Supplied records

....

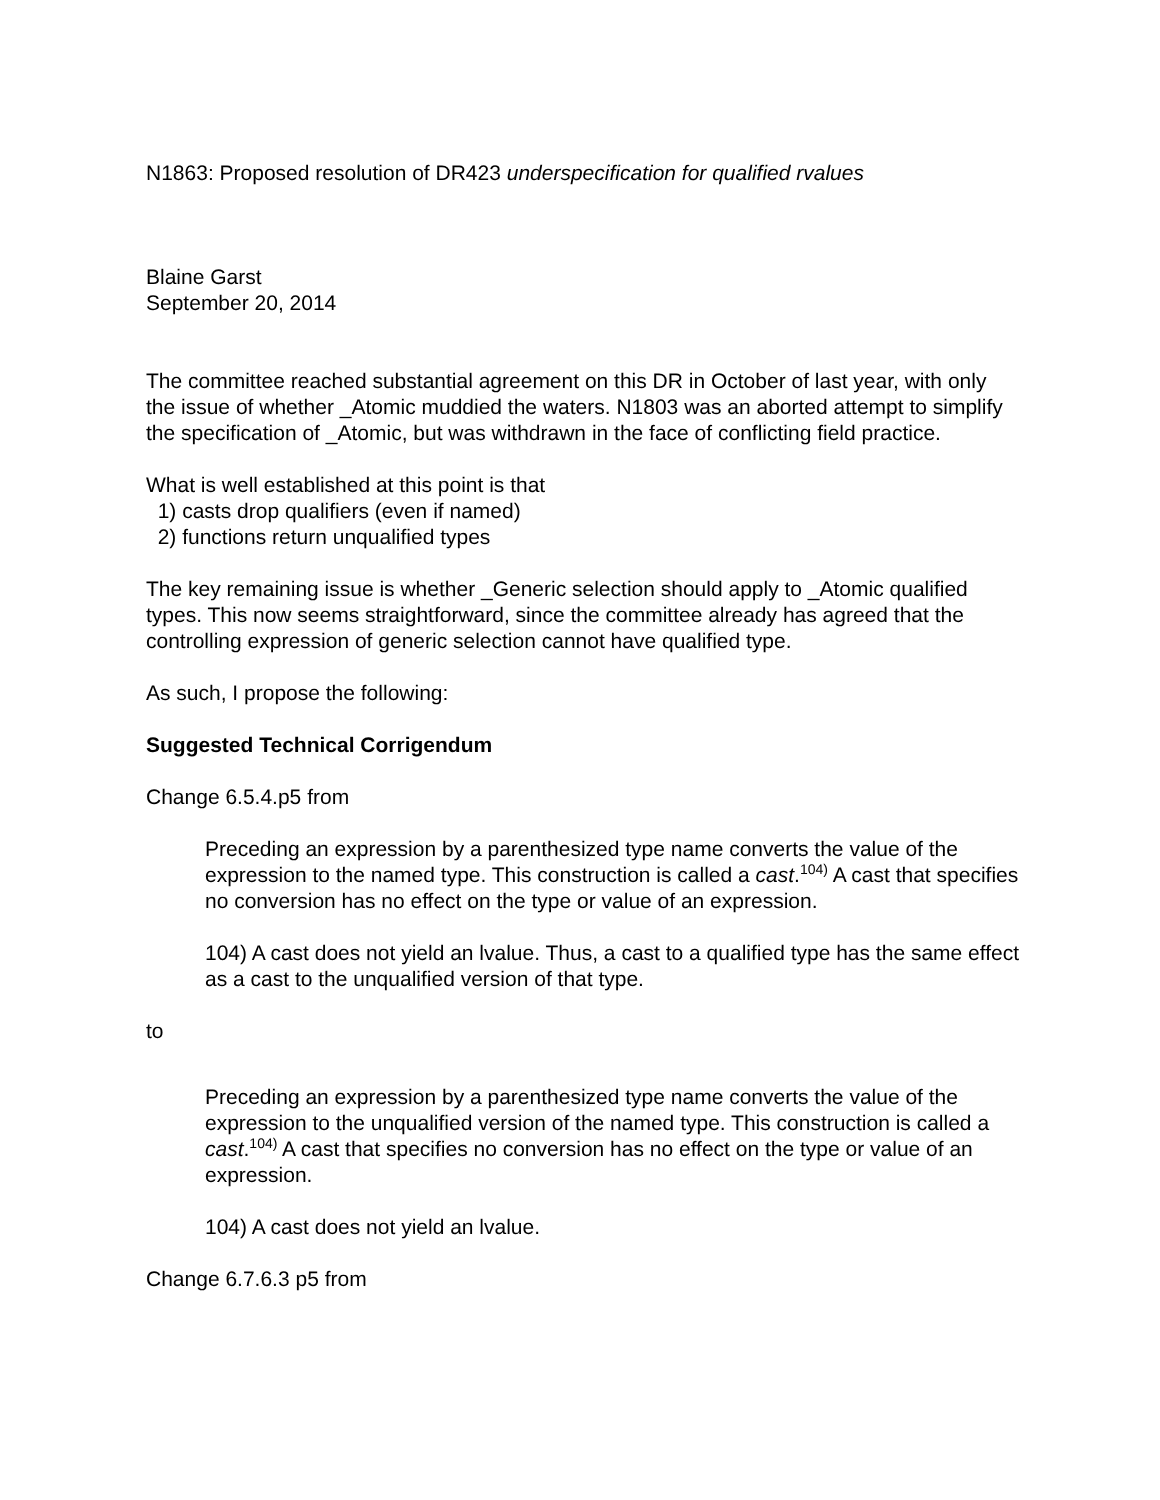N1863: Proposed resolution of DR423 underspecification for qualified rvalues
Blaine Garst
September 20, 2014
The committee reached substantial agreement on this DR in October of last year, with only the issue of whether _Atomic muddied the waters. N1803 was an aborted attempt to simplify the specification of _Atomic, but was withdrawn in the face of conflicting field practice.
What is well established at this point is that
1) casts drop qualifiers (even if named)
2) functions return unqualified types
The key remaining issue is whether _Generic selection should apply to _Atomic qualified types. This now seems straightforward, since the committee already has agreed that the controlling expression of generic selection cannot have qualified type.
As such, I propose the following:
Suggested Technical Corrigendum
Change 6.5.4.p5 from
Preceding an expression by a parenthesized type name converts the value of the expression to the named type. This construction is called a cast.<sup>104)</sup> A cast that specifies no conversion has no effect on the type or value of an expression.
104) A cast does not yield an lvalue. Thus, a cast to a qualified type has the same effect as a cast to the unqualified version of that type.
to
Preceding an expression by a parenthesized type name converts the value of the expression to the unqualified version of the named type. This construction is called a cast.<sup>104)</sup> A cast that specifies no conversion has no effect on the type or value of an expression.
104) A cast does not yield an lvalue.
Change 6.7.6.3 p5 from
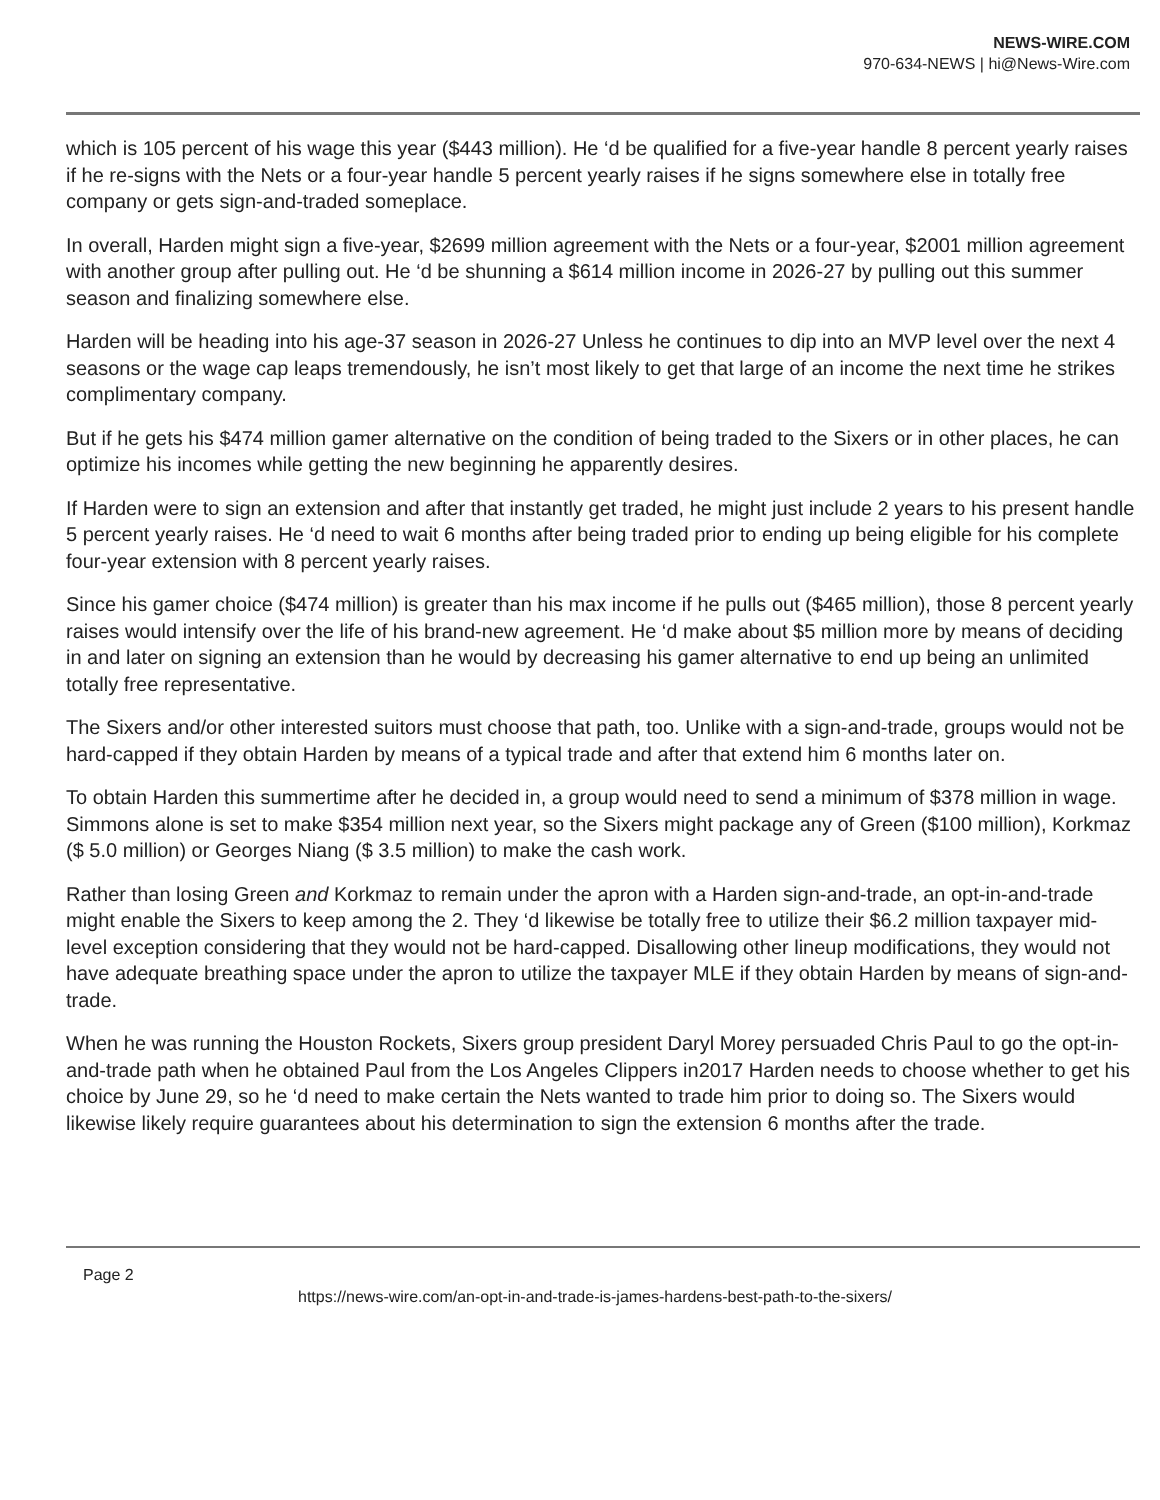NEWS-WIRE.COM
970-634-NEWS | hi@News-Wire.com
which is 105 percent of his wage this year ($443 million). He ‘d be qualified for a five-year handle 8 percent yearly raises if he re-signs with the Nets or a four-year handle 5 percent yearly raises if he signs somewhere else in totally free company or gets sign-and-traded someplace.
In overall, Harden might sign a five-year, $2699 million agreement with the Nets or a four-year, $2001 million agreement with another group after pulling out. He ‘d be shunning a $614 million income in 2026-27 by pulling out this summer season and finalizing somewhere else.
Harden will be heading into his age-37 season in 2026-27 Unless he continues to dip into an MVP level over the next 4 seasons or the wage cap leaps tremendously, he isn’t most likely to get that large of an income the next time he strikes complimentary company.
But if he gets his $474 million gamer alternative on the condition of being traded to the Sixers or in other places, he can optimize his incomes while getting the new beginning he apparently desires.
If Harden were to sign an extension and after that instantly get traded, he might just include 2 years to his present handle 5 percent yearly raises. He ‘d need to wait 6 months after being traded prior to ending up being eligible for his complete four-year extension with 8 percent yearly raises.
Since his gamer choice ($474 million) is greater than his max income if he pulls out ($465 million), those 8 percent yearly raises would intensify over the life of his brand-new agreement. He ‘d make about $5 million more by means of deciding in and later on signing an extension than he would by decreasing his gamer alternative to end up being an unlimited totally free representative.
The Sixers and/or other interested suitors must choose that path, too. Unlike with a sign-and-trade, groups would not be hard-capped if they obtain Harden by means of a typical trade and after that extend him 6 months later on.
To obtain Harden this summertime after he decided in, a group would need to send a minimum of $378 million in wage. Simmons alone is set to make $354 million next year, so the Sixers might package any of Green ($100 million), Korkmaz ($ 5.0 million) or Georges Niang ($ 3.5 million) to make the cash work.
Rather than losing Green and Korkmaz to remain under the apron with a Harden sign-and-trade, an opt-in-and-trade might enable the Sixers to keep among the 2. They ‘d likewise be totally free to utilize their $6.2 million taxpayer mid-level exception considering that they would not be hard-capped. Disallowing other lineup modifications, they would not have adequate breathing space under the apron to utilize the taxpayer MLE if they obtain Harden by means of sign-and-trade.
When he was running the Houston Rockets, Sixers group president Daryl Morey persuaded Chris Paul to go the opt-in-and-trade path when he obtained Paul from the Los Angeles Clippers in2017 Harden needs to choose whether to get his choice by June 29, so he ‘d need to make certain the Nets wanted to trade him prior to doing so. The Sixers would likewise likely require guarantees about his determination to sign the extension 6 months after the trade.
Page 2
https://news-wire.com/an-opt-in-and-trade-is-james-hardens-best-path-to-the-sixers/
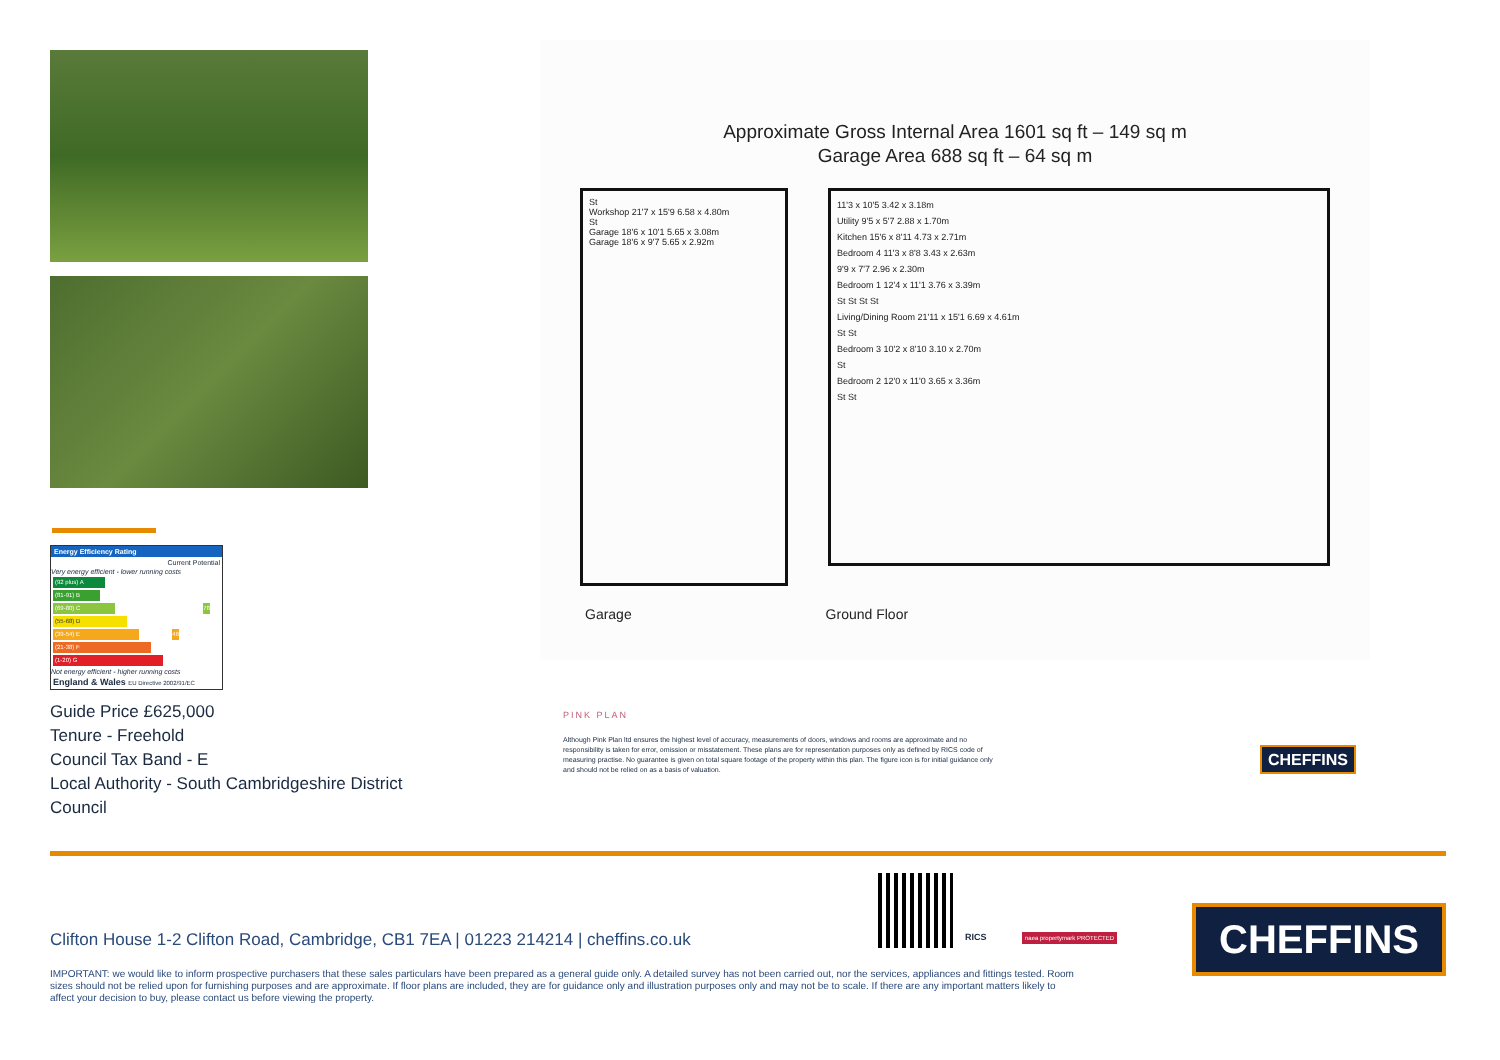Energy Efficiency Rating
Current Potential
Very energy efficient - lower running costs
(92 plus) A
(81-91) B
(69-80) C 78
(55-68) D
(39-54) E 46
(21-38) F
(1-20) G
Not energy efficient - higher running costs
England & Wales EU Directive 2002/91/EC
Guide Price £625,000
Tenure - Freehold
Council Tax Band - E
Local Authority - South Cambridgeshire District Council
Approximate Gross Internal Area 1601 sq ft – 149 sq m
Garage Area 688 sq ft – 64 sq m
St
Workshop 21'7 x 15'9 6.58 x 4.80m
St
Garage 18'6 x 10'1 5.65 x 3.08m
Garage 18'6 x 9'7 5.65 x 2.92m
11'3 x 10'5 3.42 x 3.18m
Utility 9'5 x 5'7 2.88 x 1.70m
Kitchen 15'6 x 8'11 4.73 x 2.71m
Bedroom 4 11'3 x 8'8 3.43 x 2.63m
9'9 x 7'7 2.96 x 2.30m
Bedroom 1 12'4 x 11'1 3.76 x 3.39m
St St St St
Living/Dining Room 21'11 x 15'1 6.69 x 4.61m
St St
Bedroom 3 10'2 x 8'10 3.10 x 2.70m
St
Bedroom 2 12'0 x 11'0 3.65 x 3.36m
St St
Garage Ground Floor
PINK PLAN
Although Pink Plan ltd ensures the highest level of accuracy, measurements of doors, windows and rooms are approximate and no responsibility is taken for error, omission or misstatement. These plans are for representation purposes only as defined by RICS code of measuring practise. No guarantee is given on total square footage of the property within this plan. The figure icon is for initial guidance only and should not be relied on as a basis of valuation.
CHEFFINS
RICS naea propertymark PROTECTED
Clifton House 1-2 Clifton Road, Cambridge, CB1 7EA | 01223 214214 | cheffins.co.uk
IMPORTANT: we would like to inform prospective purchasers that these sales particulars have been prepared as a general guide only. A detailed survey has not been carried out, nor the services, appliances and fittings tested. Room sizes should not be relied upon for furnishing purposes and are approximate. If floor plans are included, they are for guidance only and illustration purposes only and may not be to scale. If there are any important matters likely to affect your decision to buy, please contact us before viewing the property.
CHEFFINS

....

What you need to do
Above are records; repeat only the lines starting at the line with "In overall, Harden" and ending at the line with "Harden will be", exactly as they appear, both included.

Written reply
In overall, Harden might sign a five-year, $2699 million agreement with the Nets or a four-year, $2001 million agreement with another group after pulling out. He ‘d be shunning a $614 million income in 2026-27 by pulling out this summer season and finalizing somewhere else.
Harden will be heading into his age-37 season in 2026-27 Unless he continues to dip into an MVP level over the next 4 seasons or the wage cap leaps tremendously, he isn’t most likely to get that large of an income the next time he strikes complimentary company.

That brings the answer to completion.